Option bonus : l'hôte qui passe tout le repas à vous expliquer qu'il/elle angoissait totalement pour savoir ce qu'il/elle allait vous faire parce qu'il/elle ne savait pas et qu'il/elle a cherché longtemps une recette et qu'il/elle veut être sûr(e) que ça vous va parce que..... (parce que c'est pas qu'il/elle s'inquiète de votre bien-être mais il/elle ne voudrait pas s'être fait chier pour rien avec vos lubies d'em***deuse.... mais ça c'est à lire entre les lignes).
Et dire que vous aviez peur d'être mal à l'aise.

9- Le moment où votre grand/belle-mère apprend que vous ne mangez pas NON PLUS de poisson.
Un monde s'écroule. 
Désarroi total.
Vous allez vous sentir coupables pendant des mois.
Soyez prévenus.

10-L'hôte qui vous fait sentir que vraiment vous êtes chiant.
"T'as laissé tes gésiers ?"
"Je ne mange pas de viande tonton (depuis 5 ans)"
"Ah putain c'est vrai [SOUPIR] !"
#headshot

"moi aussi je t'aime tonton...."

10 bis - les gens qui ne se rappellent jamais, pendant des années, que vous êtes végé.
Ils espèrent peut-être secrètement que ça vous passera....
Vous espérez aussi secrètement que ça leur passera....

11- (un des pires je trouve) Le moment où vous réalisez que vous n'avez pas prévenu vos hôtes que vous ne mangez pas d'animaux (ou de produits animaliers). 
Dire "je suis végétarien" dans ces moments ressemble parfois à avoir à annoncer qu'on est séropositif. Ça ne devrait pas être un problème mais ça VA l'être - Ooooh oui ! (les gays doivent savoir de quoi je parle). 
Vous veniez juste manger chez vos nouveaux voisins, vous passez à table, ça sent le boeuf et là vous réalisez que meeeerde.... vous avez oublié de prévenir.

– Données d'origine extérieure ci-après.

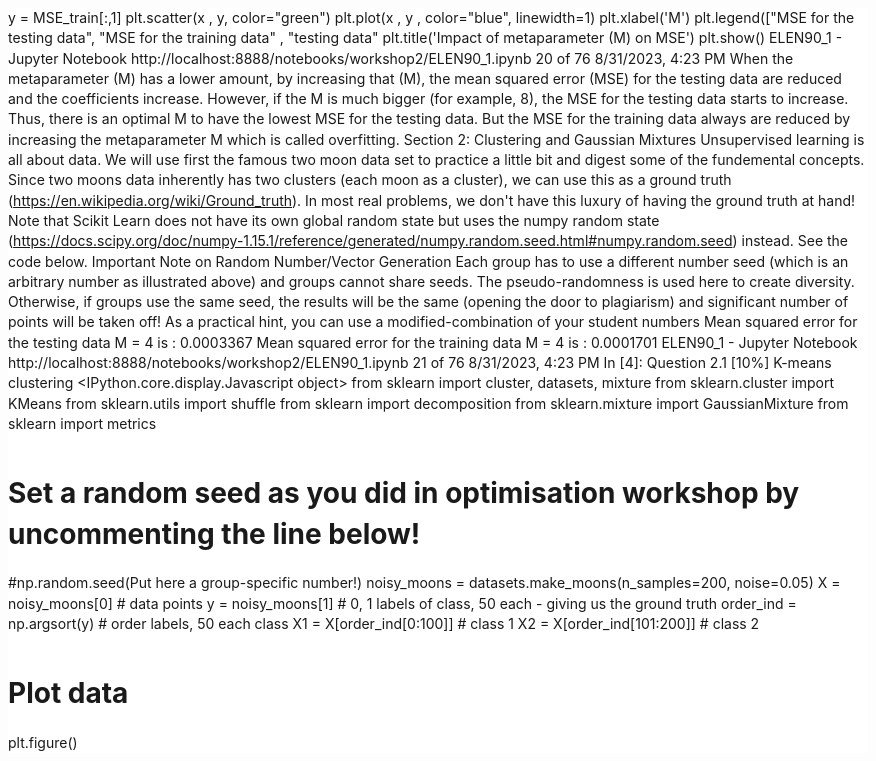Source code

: y = MSE_train[:,1]
plt.scatter(x , y, color="green")
plt.plot(x , y , color="blue", linewidth=1)
plt.xlabel('M')
plt.legend(["MSE for the testing data", "MSE for the training data" , "testing data"
plt.title('Impact of metaparameter (M) on MSE')
plt.show()
ELEN90_1 - Jupyter Notebook http://localhost:8888/notebooks/workshop2/ELEN90_1.ipynb
20 of 76 8/31/2023, 4:23 PM
When the metaparameter (M) has a lower amount, by increasing that (M), the mean squared error (MSE) for the
testing data are reduced and the coefficients increase. However, if the M is much bigger (for example, 8), the MSE
for the testing data starts to increase. Thus, there is an optimal M to have the lowest MSE for the testing data.
But the MSE for the training data always are reduced by increasing the metaparameter M which is called
overfitting.
Section 2: Clustering and Gaussian Mixtures
Unsupervised learning is all about data. We will use first the famous two moon data set to practice a little bit and
digest some of the fundemental concepts. Since two moons data inherently has two clusters (each moon as a
cluster), we can use this as a ground truth (https://en.wikipedia.org/wiki/Ground_truth). In most real problems, we
don't have this luxury of having the ground truth at hand!
Note that Scikit Learn does not have its own global random state but uses the numpy random state
(https://docs.scipy.org/doc/numpy-1.15.1/reference/generated/numpy.random.seed.html#numpy.random.seed)
instead. See the code below.
Important Note on Random Number/Vector Generation 
Each group has to use a different number seed (which is an arbitrary number as
illustrated above) and groups cannot share seeds. The pseudo-randomness is used here
to create diversity. Otherwise, if groups use the same seed, the results will be the same
(opening the door to plagiarism) and significant number of points will be taken off! As a
practical hint, you can use a modified-combination of your student numbers
Mean squared error for the testing data M = 4 is : 0.0003367
Mean squared error for the training data M = 4 is : 0.0001701
ELEN90_1 - Jupyter Notebook http://localhost:8888/notebooks/workshop2/ELEN90_1.ipynb
21 of 76 8/31/2023, 4:23 PM
In [4]:
Question 2.1 [10%] K-means clustering 
<IPython.core.display.Javascript object>
from sklearn import cluster, datasets, mixture
from sklearn.cluster import KMeans
from sklearn.utils import shuffle
from sklearn import decomposition
from sklearn.mixture import GaussianMixture
from sklearn import metrics
# Set a random seed as you did in optimisation workshop by uncommenting the line below!
#np.random.seed(Put here a group-specific number!)
noisy_moons = datasets.make_moons(n_samples=200, noise=0.05)
X = noisy_moons[0] # data points
y = noisy_moons[1] # 0, 1 labels of class, 50 each - giving us the ground truth
order_ind = np.argsort(y) # order labels, 50 each class
X1 = X[order_ind[0:100]] # class 1
X2 = X[order_ind[101:200]] # class 2
# Plot data
plt.figure()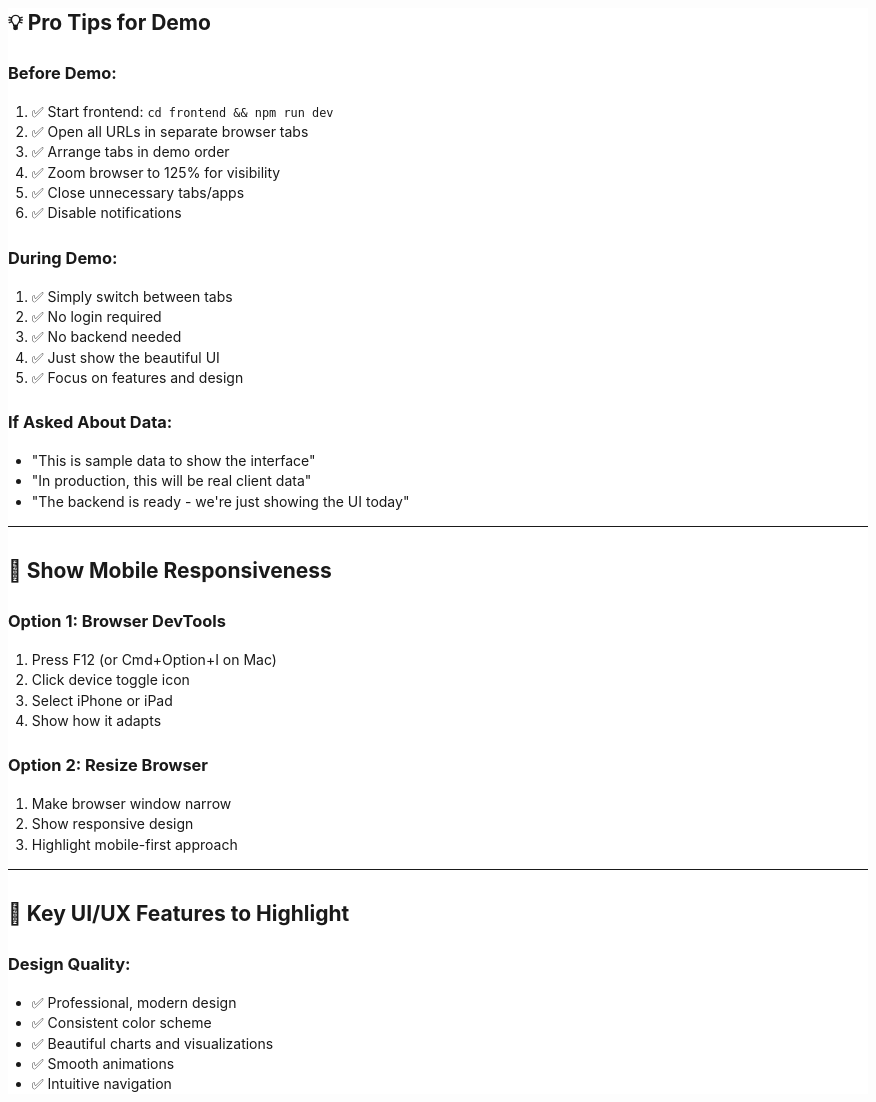 
## 💡 **Pro Tips for Demo**

### **Before Demo:**
1. ✅ Start frontend: `cd frontend && npm run dev`
2. ✅ Open all URLs in separate browser tabs
3. ✅ Arrange tabs in demo order
4. ✅ Zoom browser to 125% for visibility
5. ✅ Close unnecessary tabs/apps
6. ✅ Disable notifications

### **During Demo:**
1. ✅ Simply switch between tabs
2. ✅ No login required
3. ✅ No backend needed
4. ✅ Just show the beautiful UI
5. ✅ Focus on features and design

### **If Asked About Data:**
- "This is sample data to show the interface"
- "In production, this will be real client data"
- "The backend is ready - we're just showing the UI today"

---

## 📱 **Show Mobile Responsiveness**

### **Option 1: Browser DevTools**
1. Press F12 (or Cmd+Option+I on Mac)
2. Click device toggle icon
3. Select iPhone or iPad
4. Show how it adapts

### **Option 2: Resize Browser**
1. Make browser window narrow
2. Show responsive design
3. Highlight mobile-first approach

---

## 🎨 **Key UI/UX Features to Highlight**

### **Design Quality:**
- ✅ Professional, modern design
- ✅ Consistent color scheme
- ✅ Beautiful charts and visualizations
- ✅ Smooth animations
- ✅ Intuitive navigation
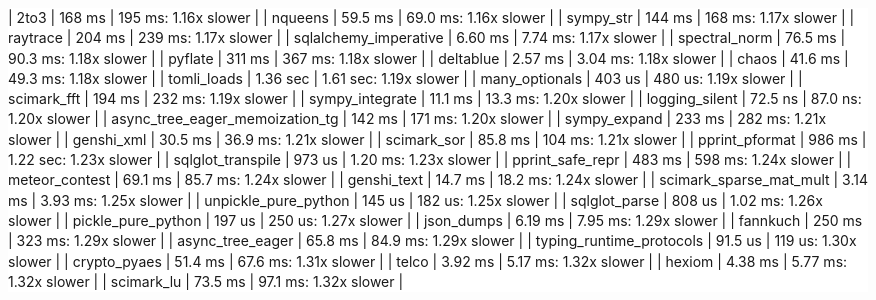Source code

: | 2to3                             | 168 ms                                                 | 195 ms: 1.16x slower                                                   |
| nqueens                          | 59.5 ms                                                | 69.0 ms: 1.16x slower                                                  |
| sympy_str                        | 144 ms                                                 | 168 ms: 1.17x slower                                                   |
| raytrace                         | 204 ms                                                 | 239 ms: 1.17x slower                                                   |
| sqlalchemy_imperative            | 6.60 ms                                                | 7.74 ms: 1.17x slower                                                  |
| spectral_norm                    | 76.5 ms                                                | 90.3 ms: 1.18x slower                                                  |
| pyflate                          | 311 ms                                                 | 367 ms: 1.18x slower                                                   |
| deltablue                        | 2.57 ms                                                | 3.04 ms: 1.18x slower                                                  |
| chaos                            | 41.6 ms                                                | 49.3 ms: 1.18x slower                                                  |
| tomli_loads                      | 1.36 sec                                               | 1.61 sec: 1.19x slower                                                 |
| many_optionals                   | 403 us                                                 | 480 us: 1.19x slower                                                   |
| scimark_fft                      | 194 ms                                                 | 232 ms: 1.19x slower                                                   |
| sympy_integrate                  | 11.1 ms                                                | 13.3 ms: 1.20x slower                                                  |
| logging_silent                   | 72.5 ns                                                | 87.0 ns: 1.20x slower                                                  |
| async_tree_eager_memoization_tg  | 142 ms                                                 | 171 ms: 1.20x slower                                                   |
| sympy_expand                     | 233 ms                                                 | 282 ms: 1.21x slower                                                   |
| genshi_xml                       | 30.5 ms                                                | 36.9 ms: 1.21x slower                                                  |
| scimark_sor                      | 85.8 ms                                                | 104 ms: 1.21x slower                                                   |
| pprint_pformat                   | 986 ms                                                 | 1.22 sec: 1.23x slower                                                 |
| sqlglot_transpile                | 973 us                                                 | 1.20 ms: 1.23x slower                                                  |
| pprint_safe_repr                 | 483 ms                                                 | 598 ms: 1.24x slower                                                   |
| meteor_contest                   | 69.1 ms                                                | 85.7 ms: 1.24x slower                                                  |
| genshi_text                      | 14.7 ms                                                | 18.2 ms: 1.24x slower                                                  |
| scimark_sparse_mat_mult          | 3.14 ms                                                | 3.93 ms: 1.25x slower                                                  |
| unpickle_pure_python             | 145 us                                                 | 182 us: 1.25x slower                                                   |
| sqlglot_parse                    | 808 us                                                 | 1.02 ms: 1.26x slower                                                  |
| pickle_pure_python               | 197 us                                                 | 250 us: 1.27x slower                                                   |
| json_dumps                       | 6.19 ms                                                | 7.95 ms: 1.29x slower                                                  |
| fannkuch                         | 250 ms                                                 | 323 ms: 1.29x slower                                                   |
| async_tree_eager                 | 65.8 ms                                                | 84.9 ms: 1.29x slower                                                  |
| typing_runtime_protocols         | 91.5 us                                                | 119 us: 1.30x slower                                                   |
| crypto_pyaes                     | 51.4 ms                                                | 67.6 ms: 1.31x slower                                                  |
| telco                            | 3.92 ms                                                | 5.17 ms: 1.32x slower                                                  |
| hexiom                           | 4.38 ms                                                | 5.77 ms: 1.32x slower                                                  |
| scimark_lu                       | 73.5 ms                                                | 97.1 ms: 1.32x slower                                                  |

Parce qu'on risque de vous le reprocher :"Mais pourquoi tu me l'as pas dit ? " Vous aviez pensé que vous étiez juste une personne invitée à passer un bon moment chez quelqu'un d'autre... Vous avez oublié.... Bêtement... Mais voilà le moment où de personne vous devenez végétar/lien.
Parfois on en vient à se demander pourquoi on a élargi le cercle de nos connaissances pour avoir à en repasser par cette étape, qui nous renvoie du coup aux numéros 1 et 2 etc. 

Parce que oui, le plus dur c'est qu'à chaque nouvelle connaissance, potentiellement, ça recommence.


Qu'il me soit permis de finir ce billet en beauté par une note de poésie et de glamour d'une classe haut de gamme.
Végé, non végé, à bas les différences ! 
A table, on diverge, on se critique, on se juge
Mais on fini tous au même endroit à faire la même chose.


Ce billet a été écrit à des fins et sur un ton purement humoristique. L'auteure décline toute responsabilité si le lecteur se retrouve dans une quelconque attitude mentionnée ci-dessus, elle serait fortuite (....ou pas). En cas de picage au vif malgré le ton ouvertement ironique du texte, merci de faire 7 fois le tour de votre cerveau avant de venir déverser votre rage et votre ressentissement sur les commentaires de l'auteur. Nous déclinons toute responsabilité d'atteinte à votre karma. C'est le votre, deal with it.